▶ _What you have to do_: Rewrite the rows from the line containing "What is the" up to and including the line containing "How many interior" as a numbered list, dropping blank lines and leaving out the pictures.
Segment Start: Data to use
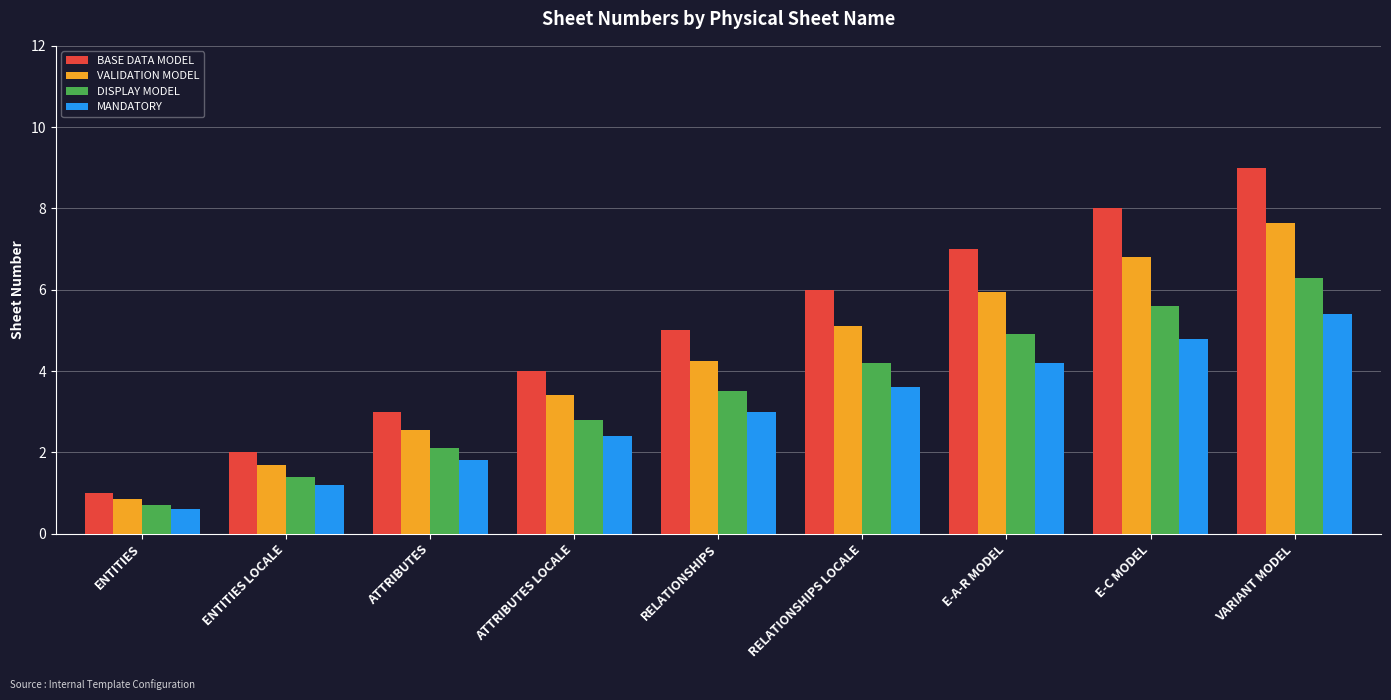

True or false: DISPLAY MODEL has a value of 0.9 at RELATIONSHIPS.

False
Segment End: Data to use
Segment Start: Data to use
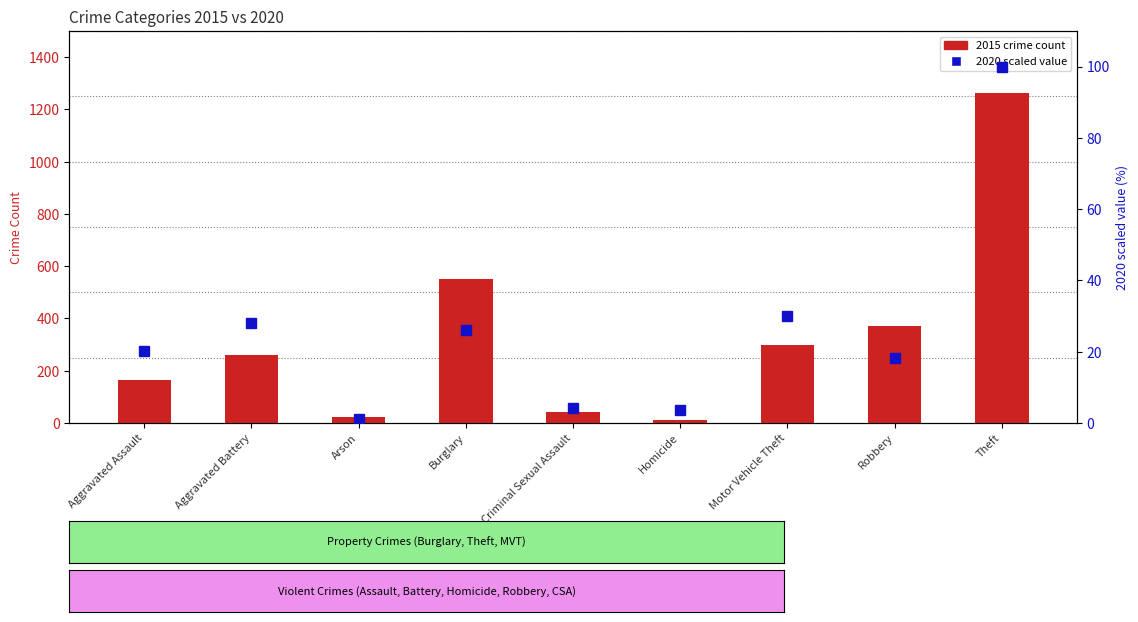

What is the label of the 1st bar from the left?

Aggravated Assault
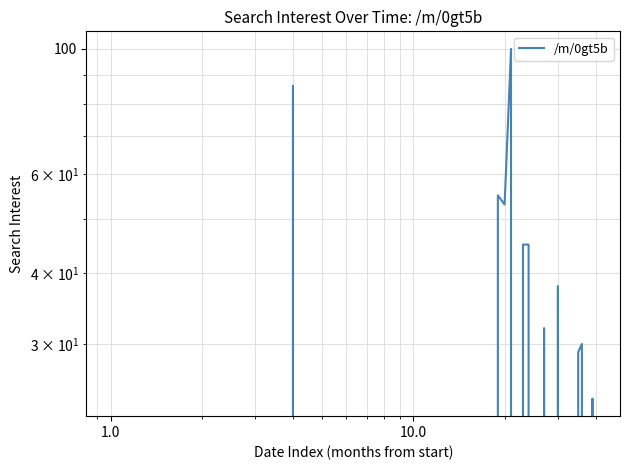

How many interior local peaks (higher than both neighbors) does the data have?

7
Segment End: Data to use
Segment Start: Data to use
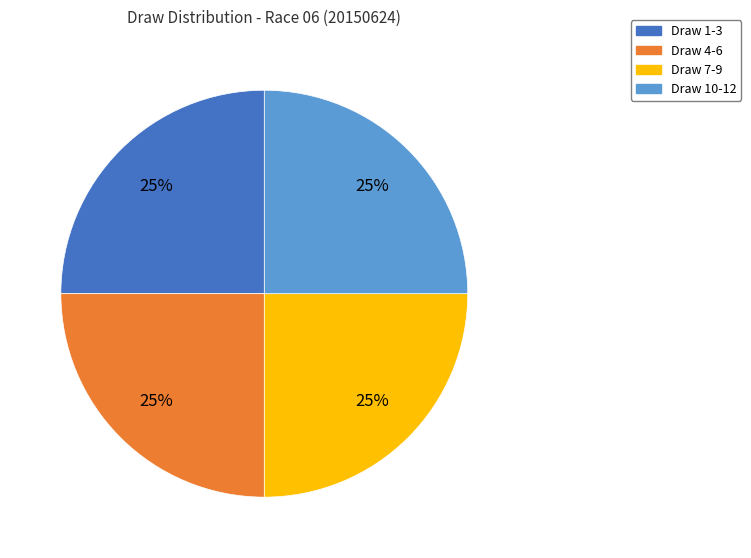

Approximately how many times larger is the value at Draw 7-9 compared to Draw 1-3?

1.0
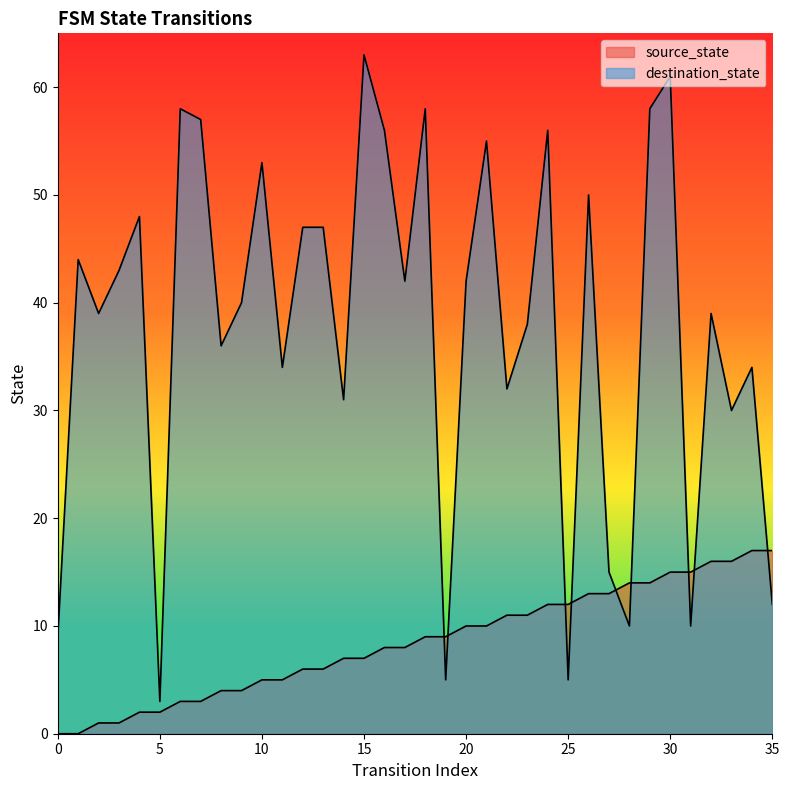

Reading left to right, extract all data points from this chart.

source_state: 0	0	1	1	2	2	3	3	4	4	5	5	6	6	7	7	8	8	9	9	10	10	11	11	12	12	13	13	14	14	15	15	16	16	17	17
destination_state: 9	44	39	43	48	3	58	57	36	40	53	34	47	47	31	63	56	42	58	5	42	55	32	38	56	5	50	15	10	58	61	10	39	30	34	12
Segment End: Data to use
▶ _Answer to the exercise_:
1. What is the label of the 1st bar from the left?
2. Aggravated Assault
3. How many interior local peaks (higher than both neighbors) does the data have?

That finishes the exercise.